La VHF est utilisée très régulièrement: les canaux sont sous le contrôle de l’Armada Chilienne, qui a des postes de présence assez régulièrement répartis, au moins le long des canaux principaux. Il y a tout de même de nombreuses zones où la VHF est muette… L’Armada, ou les Alcamar (Alcadilla Maritima), demande que la position du bateau soit communiquée tous les jours sur le canal 16: ce suivi n’est pas très coûteux en temps ni en énergie, et permet d’être bien accueilli par les autorités. Certains postes diffusent à heure fixe un bulletin météo (souvent lu à toute vitesse!), mais acceptent de bon cœur de le répéter.

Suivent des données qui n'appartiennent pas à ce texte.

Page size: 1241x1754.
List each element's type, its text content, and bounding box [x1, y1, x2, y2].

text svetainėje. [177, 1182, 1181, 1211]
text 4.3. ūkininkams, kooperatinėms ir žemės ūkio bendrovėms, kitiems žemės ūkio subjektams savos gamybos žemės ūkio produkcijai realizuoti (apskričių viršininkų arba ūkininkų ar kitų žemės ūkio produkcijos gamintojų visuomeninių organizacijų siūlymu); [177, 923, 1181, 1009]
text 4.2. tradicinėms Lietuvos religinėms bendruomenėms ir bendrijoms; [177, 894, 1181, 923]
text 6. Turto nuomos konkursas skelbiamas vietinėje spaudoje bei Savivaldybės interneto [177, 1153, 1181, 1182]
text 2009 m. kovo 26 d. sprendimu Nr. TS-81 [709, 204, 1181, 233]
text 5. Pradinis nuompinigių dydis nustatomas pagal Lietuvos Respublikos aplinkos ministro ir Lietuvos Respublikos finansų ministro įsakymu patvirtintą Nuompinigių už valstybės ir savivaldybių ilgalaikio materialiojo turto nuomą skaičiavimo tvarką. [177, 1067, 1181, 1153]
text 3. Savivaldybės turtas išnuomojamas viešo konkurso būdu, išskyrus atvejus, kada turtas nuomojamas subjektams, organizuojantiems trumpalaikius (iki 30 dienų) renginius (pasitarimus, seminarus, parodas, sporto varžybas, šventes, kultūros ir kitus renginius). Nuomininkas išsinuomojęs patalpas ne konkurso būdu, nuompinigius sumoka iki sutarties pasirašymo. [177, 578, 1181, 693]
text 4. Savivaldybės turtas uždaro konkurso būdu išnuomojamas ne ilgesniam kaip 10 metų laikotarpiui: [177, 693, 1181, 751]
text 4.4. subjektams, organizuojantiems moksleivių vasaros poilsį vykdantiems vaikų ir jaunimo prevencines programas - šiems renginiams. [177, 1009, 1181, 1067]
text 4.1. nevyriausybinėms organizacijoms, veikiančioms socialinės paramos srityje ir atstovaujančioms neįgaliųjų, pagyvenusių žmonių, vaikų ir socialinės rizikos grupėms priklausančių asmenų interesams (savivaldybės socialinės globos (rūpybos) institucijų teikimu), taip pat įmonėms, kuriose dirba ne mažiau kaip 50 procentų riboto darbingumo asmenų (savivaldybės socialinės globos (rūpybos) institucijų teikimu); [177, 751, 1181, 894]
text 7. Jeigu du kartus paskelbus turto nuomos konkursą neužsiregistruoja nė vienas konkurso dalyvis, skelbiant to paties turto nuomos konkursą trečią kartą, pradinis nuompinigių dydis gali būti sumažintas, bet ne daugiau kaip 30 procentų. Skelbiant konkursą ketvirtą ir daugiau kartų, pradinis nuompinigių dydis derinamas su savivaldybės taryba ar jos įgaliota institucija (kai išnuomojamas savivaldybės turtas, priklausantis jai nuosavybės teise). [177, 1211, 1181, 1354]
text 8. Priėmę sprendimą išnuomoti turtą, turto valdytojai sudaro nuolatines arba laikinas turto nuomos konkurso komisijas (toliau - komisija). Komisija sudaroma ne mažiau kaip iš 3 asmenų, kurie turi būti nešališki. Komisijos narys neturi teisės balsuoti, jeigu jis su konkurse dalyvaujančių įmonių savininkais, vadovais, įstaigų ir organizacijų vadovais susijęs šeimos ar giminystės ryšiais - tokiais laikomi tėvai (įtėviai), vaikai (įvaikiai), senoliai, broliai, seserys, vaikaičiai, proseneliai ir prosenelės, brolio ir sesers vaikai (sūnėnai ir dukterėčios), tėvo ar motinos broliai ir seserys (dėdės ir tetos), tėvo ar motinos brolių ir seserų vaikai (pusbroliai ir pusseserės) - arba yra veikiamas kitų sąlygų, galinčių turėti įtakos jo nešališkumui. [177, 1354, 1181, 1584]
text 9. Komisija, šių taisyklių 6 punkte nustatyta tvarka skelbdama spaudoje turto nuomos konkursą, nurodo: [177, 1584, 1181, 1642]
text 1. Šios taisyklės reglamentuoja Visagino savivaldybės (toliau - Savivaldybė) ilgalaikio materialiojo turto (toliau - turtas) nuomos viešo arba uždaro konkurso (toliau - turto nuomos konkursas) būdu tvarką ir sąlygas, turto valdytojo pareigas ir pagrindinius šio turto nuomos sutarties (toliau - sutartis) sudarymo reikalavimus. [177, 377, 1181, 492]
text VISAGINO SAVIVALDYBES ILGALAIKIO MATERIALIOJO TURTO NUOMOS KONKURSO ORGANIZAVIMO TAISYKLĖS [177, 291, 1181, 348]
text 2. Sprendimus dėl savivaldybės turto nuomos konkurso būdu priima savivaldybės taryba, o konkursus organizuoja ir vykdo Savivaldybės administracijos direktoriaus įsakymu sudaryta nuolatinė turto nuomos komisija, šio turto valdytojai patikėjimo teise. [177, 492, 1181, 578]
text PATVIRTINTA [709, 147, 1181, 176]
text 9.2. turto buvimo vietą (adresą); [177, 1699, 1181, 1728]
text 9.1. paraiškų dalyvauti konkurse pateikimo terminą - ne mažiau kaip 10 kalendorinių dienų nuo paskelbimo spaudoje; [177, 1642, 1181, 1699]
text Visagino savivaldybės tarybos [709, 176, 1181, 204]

Le GSM ne fonctionne qu’en de rares endroits: Puerto Williams, Ushuaïa, Puerto Eden, Caleta Tortel, …
L’Internet est accessible en général aux mêmes endroits, public et gratuit, mais la bande passante n’est jamais garantie…
Le froid et l’humidité
Il fait froid: on ne vous l’avait pas dit? Rappelez-vous, nous ne sommes pas sous les tropiques, mais largement en-dessous… Les vents du Nord sont froids. Mais les vents du Sud vous transpercent!
Et il pleut régulièrement, quand il ne neige pas. Eh oui, même en été, Madame. Et je ne parle même pas des glaçons qui flottent sur l’eau.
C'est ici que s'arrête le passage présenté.